## Goal of the exercise
Taking the line that contains "изоляции более сложных" as the first and the final line of the records as the last, write out every line between them exactly, ends included, and nothing else.

:: Supplied records

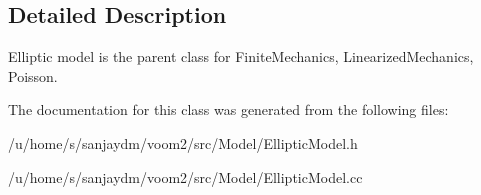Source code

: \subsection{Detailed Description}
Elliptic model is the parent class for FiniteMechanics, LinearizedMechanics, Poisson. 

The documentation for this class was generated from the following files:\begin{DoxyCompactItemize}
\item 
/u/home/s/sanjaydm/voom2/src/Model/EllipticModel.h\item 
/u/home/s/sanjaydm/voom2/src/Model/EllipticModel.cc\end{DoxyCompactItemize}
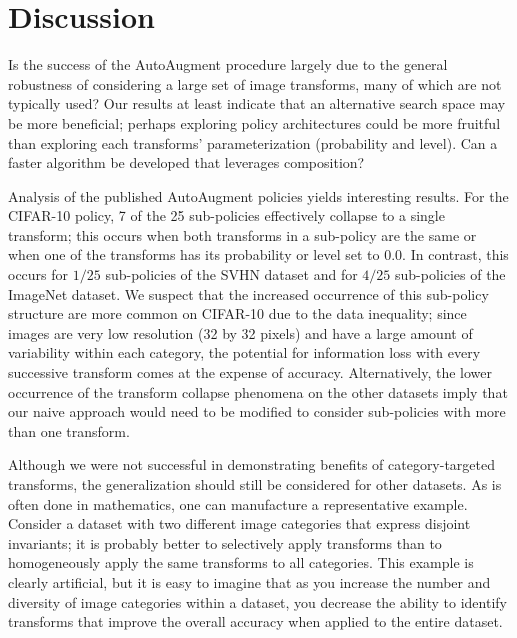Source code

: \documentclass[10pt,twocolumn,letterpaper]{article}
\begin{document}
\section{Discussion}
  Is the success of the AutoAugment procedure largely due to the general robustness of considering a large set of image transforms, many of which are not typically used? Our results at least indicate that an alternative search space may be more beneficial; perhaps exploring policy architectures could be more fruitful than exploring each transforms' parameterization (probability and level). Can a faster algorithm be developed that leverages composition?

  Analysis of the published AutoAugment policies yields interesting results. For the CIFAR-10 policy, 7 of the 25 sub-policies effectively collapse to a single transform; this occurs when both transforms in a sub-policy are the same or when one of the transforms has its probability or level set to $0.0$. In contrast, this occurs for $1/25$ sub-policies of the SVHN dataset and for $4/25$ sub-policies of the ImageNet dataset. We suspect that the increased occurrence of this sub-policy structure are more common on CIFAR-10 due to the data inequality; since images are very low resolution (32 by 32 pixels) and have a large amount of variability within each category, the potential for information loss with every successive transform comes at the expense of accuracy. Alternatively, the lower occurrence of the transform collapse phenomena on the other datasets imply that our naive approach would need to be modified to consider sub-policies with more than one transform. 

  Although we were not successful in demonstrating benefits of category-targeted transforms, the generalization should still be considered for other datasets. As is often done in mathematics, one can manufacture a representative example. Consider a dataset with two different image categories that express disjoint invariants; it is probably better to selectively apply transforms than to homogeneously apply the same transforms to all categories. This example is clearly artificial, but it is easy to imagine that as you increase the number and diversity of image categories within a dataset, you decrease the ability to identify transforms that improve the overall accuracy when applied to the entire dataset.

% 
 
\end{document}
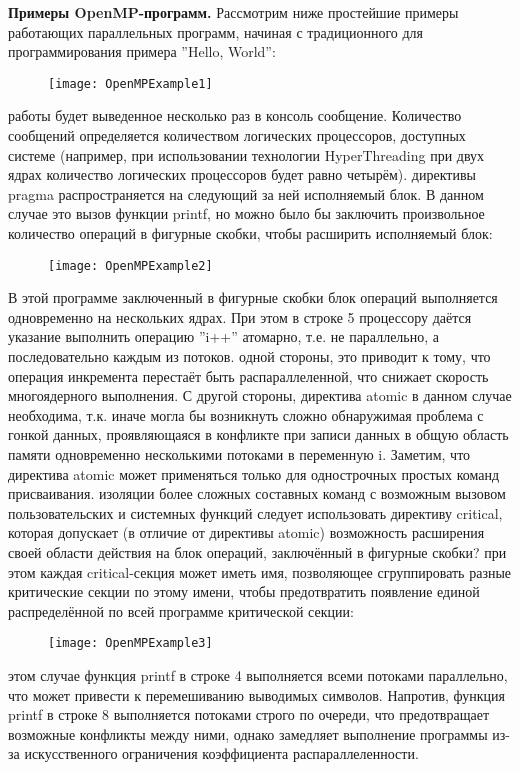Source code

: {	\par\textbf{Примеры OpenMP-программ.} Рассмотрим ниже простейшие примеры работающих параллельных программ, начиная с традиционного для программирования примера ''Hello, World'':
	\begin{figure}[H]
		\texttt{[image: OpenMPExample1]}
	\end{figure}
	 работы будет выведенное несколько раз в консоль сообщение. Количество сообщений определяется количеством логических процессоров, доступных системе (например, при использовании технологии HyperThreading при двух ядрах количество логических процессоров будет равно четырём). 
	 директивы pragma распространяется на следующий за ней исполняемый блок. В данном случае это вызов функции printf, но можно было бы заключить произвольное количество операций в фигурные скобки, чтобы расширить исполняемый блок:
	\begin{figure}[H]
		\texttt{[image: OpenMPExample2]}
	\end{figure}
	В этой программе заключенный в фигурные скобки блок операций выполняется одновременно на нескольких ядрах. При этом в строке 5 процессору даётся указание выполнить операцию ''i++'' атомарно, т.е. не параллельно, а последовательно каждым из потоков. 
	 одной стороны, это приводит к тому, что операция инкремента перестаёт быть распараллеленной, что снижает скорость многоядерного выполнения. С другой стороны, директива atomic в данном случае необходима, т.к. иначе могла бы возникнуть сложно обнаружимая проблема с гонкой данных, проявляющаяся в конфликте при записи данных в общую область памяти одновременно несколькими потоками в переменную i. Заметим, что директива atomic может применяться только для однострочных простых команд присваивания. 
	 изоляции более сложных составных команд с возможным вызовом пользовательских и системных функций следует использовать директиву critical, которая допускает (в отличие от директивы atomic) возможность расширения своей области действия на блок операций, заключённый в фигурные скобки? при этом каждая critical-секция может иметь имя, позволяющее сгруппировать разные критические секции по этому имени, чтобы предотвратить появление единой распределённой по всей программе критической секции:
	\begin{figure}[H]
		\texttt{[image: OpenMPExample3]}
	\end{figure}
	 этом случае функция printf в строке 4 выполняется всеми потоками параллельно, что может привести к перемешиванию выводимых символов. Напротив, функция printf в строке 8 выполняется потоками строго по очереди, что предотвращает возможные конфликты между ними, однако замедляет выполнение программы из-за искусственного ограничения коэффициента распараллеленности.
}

::::

## Exercise output
	 изоляции более сложных составных команд с возможным вызовом пользовательских и системных функций следует использовать директиву critical, которая допускает (в отличие от директивы atomic) возможность расширения своей области действия на блок операций, заключённый в фигурные скобки? при этом каждая critical-секция может иметь имя, позволяющее сгруппировать разные критические секции по этому имени, чтобы предотвратить появление единой распределённой по всей программе критической секции:
	\begin{figure}[H]
		\texttt{[image: OpenMPExample3]}
	\end{figure}
	 этом случае функция printf в строке 4 выполняется всеми потоками параллельно, что может привести к перемешиванию выводимых символов. Напротив, функция printf в строке 8 выполняется потоками строго по очереди, что предотвращает возможные конфликты между ними, однако замедляет выполнение программы из-за искусственного ограничения коэффициента распараллеленности.
}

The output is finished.